O texto que Maria Teresa Horta escreveu, e leu hoje a propósito do tema “A Literatura é o sentido último das coisas”, encantou o público,
que encheu o Auditório Municipal para assistir à última mesa do Correntes d’Escritas. “Com as palavras da escrita… tão inquietantes, imprudentes e determinadas… Como mulheres libertárias em busca daquilo que é voo, é tacto, é sopro. Mantendo-se inquebrantáveis em busca do cerne, da nascente, do grão de voz, da ‘coisa’… imponderável”, continuou a poetisa. “Quando escrevo, ardo de desejo. Perecível, vulnerável, mortal – ardo de desejo em relação ao texto, em relação ao verso, em relação ao poema, em si mesmo chama. Sendo a literatura um imenso incêndio, que tudo transfigura”, confessou Maria Teresa Horta.

Hélia Correia “utilizou” o seu tempo para homenagear Maria Teresa Horta, pessoa a que está ligada por um “amor profundo”. “É uma homenagem de uma leitora a uma escritora. Há sempre uma ovelha negra numa família. E como o Correntes d’Escritas é uma grande família, vou ser traquinas e fugir ao tema. A Maria Teresa Horta merece esta homenagem”, explicou Hélia Correia.

José Manuel Fajardo brincou, dizendo que “Francisco Guedes e Manuela Ribeiro divertem-se a escolher temas provocatórios para as mesas. E este tema é incómodo, mas tudo o que é um incómodo é um estímulo.” Fajardo explicou que “há 20 anos teria respondido sim ou não. Hoje tenho uma atitude mais maleável e digo que não sei se a literatura é o último sentido das coisas.” O escritor afirmou que “quando somos crianças adoramos que nos mintam, que nos enganem. Adoramos que nos contem as mesmas histórias vezes e vezes sem conta. Mas tem que ser a mesma história, com todos os pormenores, para que a história faça parte de nós. Esta necessidade continua na vida adulta e pode transformar-se em amor pela leitura, por filmes, por teatro, por séries de televisão. Esta necessidade acompanha-nos pelo resto da nossa existência.” Fajardo sublinhou que “a qualidade de um livro não se vê pelo número de vendas. O literário e o editorial nada têm em comum. Não me lembro de se falar no editor de Homero ou dos primeiros editores da Bíblia.”

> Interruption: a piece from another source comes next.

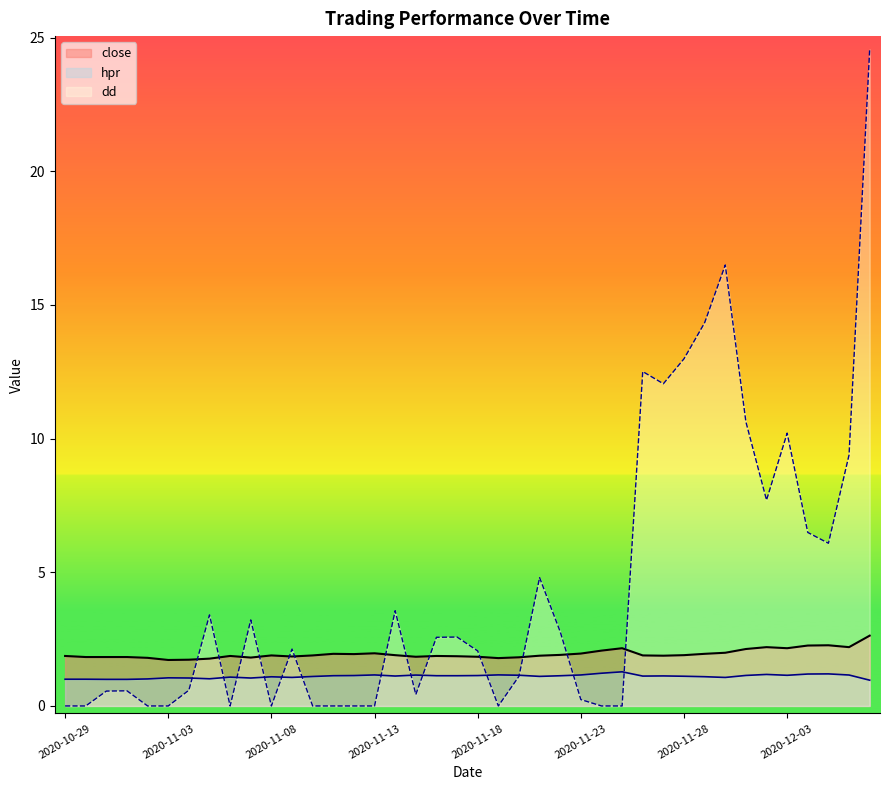

Where is dd nearest to the value 12?

2020-11-27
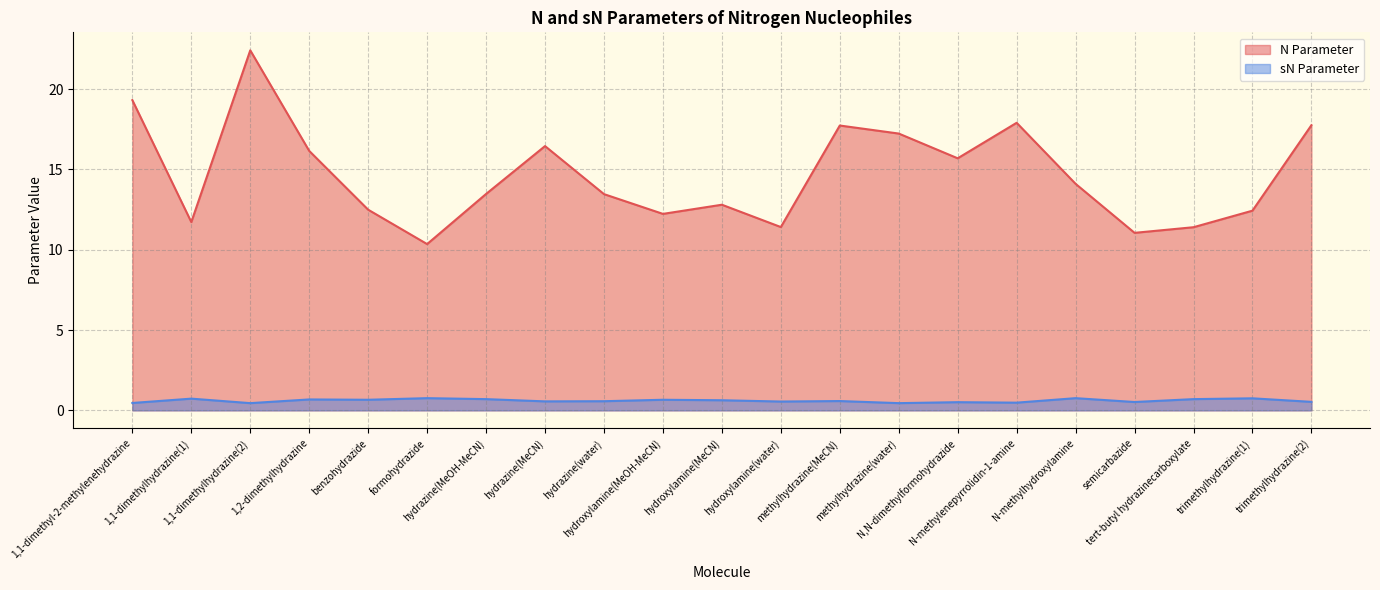

Where is the first local maximum for sN Parameter?

1,1-dimethylhydrazine(1)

“A filosofia é o último sentido das coisas, não fosse eu professor de filosofia…” brincou Miguel Real. Para o escritor não é possível conhecer a história de Portugal sem a literatura: “como conheceríamos a corte de D. Manuel sem a obra de Gil Vicente? Como saber quando a burguesia surgiu em Portugal sem ‘Viagens da minha terra’, de Almeida Garrett?”

Xosé Maria Alvarez Cáccamo contou que “a primeira coisa que fez quando me disseram o tema para esta mesa foi procurar o significado de último no dicionário.” O escritor brincou afirmando que “não há sentido último das coisas, há um sentido primeiro que é o Big Bang.” Para Cáccamo “a literatura tem a capacidade de aproximar-nos das zonas obscuras da nossa existência. Tem uma capacidade libertadora, de transformação do leitor. É um instrumento de interrogação que nos devolve novas perguntas.”

A Onésimo Teotónio de Almeida coube a última intervenção, com o humor característico do autor que arrancou gargalhadas ao público. “Será que nos tempos de crise de atravessamos a literatura é o que nos vai salvar?”, perguntou Onésimo. “Não há respostas, apenas histórias.” E não faltaram histórias… “Um neurónio sentia-se muito solitário no cérebro de um homem, até que outro neurónio apareceu e disse: ‘não fiques assim. Só vim aqui buscar gelo. Estamos todos lá em baixo, na cabeça, numa grande festa. Anda comigo.” Ou esta: “um dia estava no aeroporto com a minha mulher. Estávamos sentados a ler. Como o livro era em inglês, um senhor pensou que seríamos estrangeiros e disse: ‘coitados, não têm nada para dizer um ao outro’.”